You can also explore static MPU configuration and utilize MPU sub-region disable feature which allows you to divide an MPU region in 8 equal parts and enable/disable them individually. Consider having a big memory region which satisfies hardware requirements for size and start address and use 1/8th for each task stack:

+--------+--------+--------+--------+--------+--------+--------+--------+
| Stack1 | Stack2 | Stack3 | Stack4 | Stack5 | Stack6 | Stack7 | Stack8 |
+--------+--------+--------+--------+--------+--------+--------+--------+

<----------------------------------------------------------------------->
                            MPU Region

You’ll need to program MPU on each context switch to enable the stack for corresponding task. You can utilize traceTASK_SWITCHED_IN hook for that.

@maydn, thanks for replying.

I already have a stack reporter that reports the stack low water mark, by prefilling the stack with a pattern when it is created. This is what I use to establish how much stack each task needs. However, it isn’t foolproof because different machine configurations may result in slightly different stack requirements, depending on the pattern of nested function calls made.
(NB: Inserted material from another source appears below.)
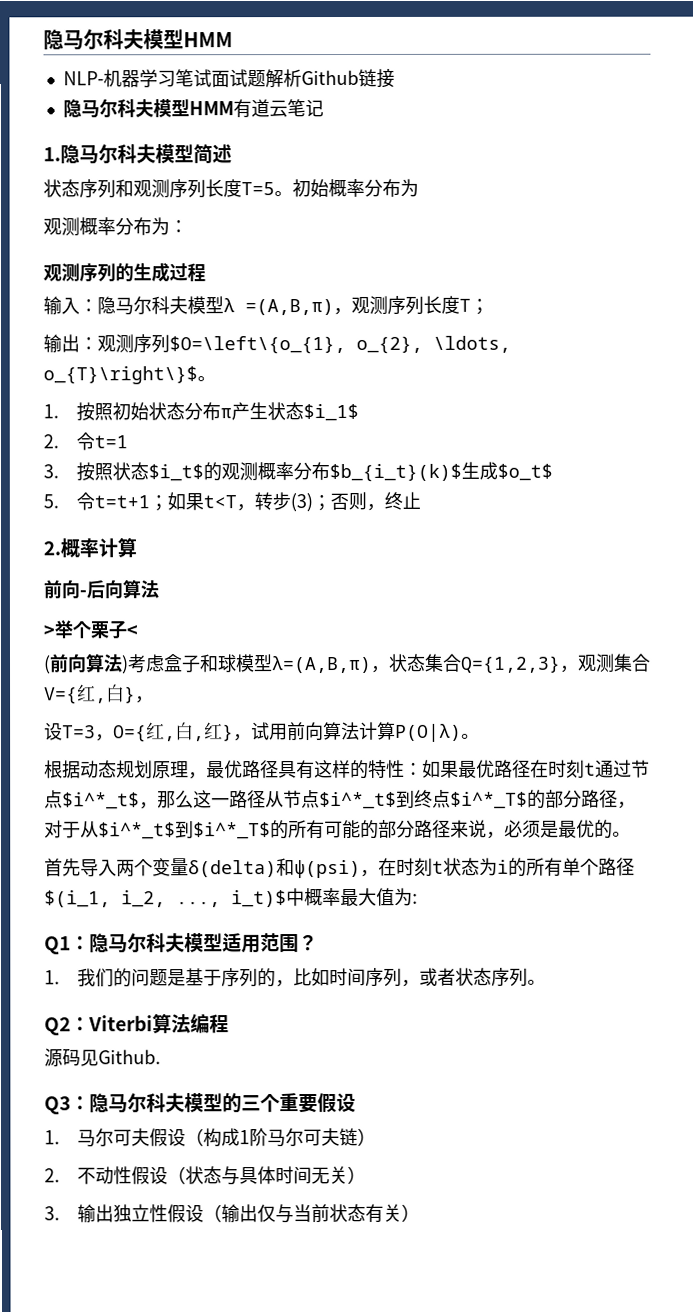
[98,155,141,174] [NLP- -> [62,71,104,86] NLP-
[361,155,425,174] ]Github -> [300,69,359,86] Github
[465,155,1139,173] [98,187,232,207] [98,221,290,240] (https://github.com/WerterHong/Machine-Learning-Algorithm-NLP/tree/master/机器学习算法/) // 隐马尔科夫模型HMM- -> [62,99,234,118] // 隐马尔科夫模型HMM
@aggarg, thanks for replying.

Yes, that is needed as it is a hardware requirement.

Isn’t it rather a combination of the hardware requirement on MPU regions, and the decision made to use only one MPU region descriptor to describe the stack? For example, if up to 2 descriptors were used then if a 2K stack was too small I could use a 3K stack on a 1K aligned boundary, described by a 2K block followed by a 1K block or vice versa..

Thanks for the suggestion to use sub-regions, I hadn’t considered that.

I’ve realised that if I switch to the MPU build, this will have major implications for some of our code. We often disable interrupts for very short periods when accessing small non-atomic data structures shared by two or more tasks, or shared by a task and an ISR (in the latter case we sometimes just change the BASEPRI register to shut out only some interrupts). We read the Systick timer in order to implement delays of just a few hundred nanoseconds or a few microseconds. On the ARM Cortex M0+ processor we use, the standard integer division implementation in the library disables interrupts (because the hardware divide unit can’t be interrupted) and we also need to disable interrupts to implement members of std::atomic. We won’t be able to do this if we use the MPU build and run tasks in user mode.

You are right. I was just talking about the size and alignment requirement of one MPU region.

You should still be able to do that by making all the tasks privileged. You’ll need to ensure that the memory right next to the task stack is not accessible to the task.

@aggarg, thanks. I had mistakenly assumed that a privileged task had access to all memory.

You are right that a privileged task has access to all the memory as we enable background access (i.e. privileged code can access memory areas not covered by any MPU region). You can limit access to the memory right after the task stack explicitly by marking it read only using a task configurable MPU region.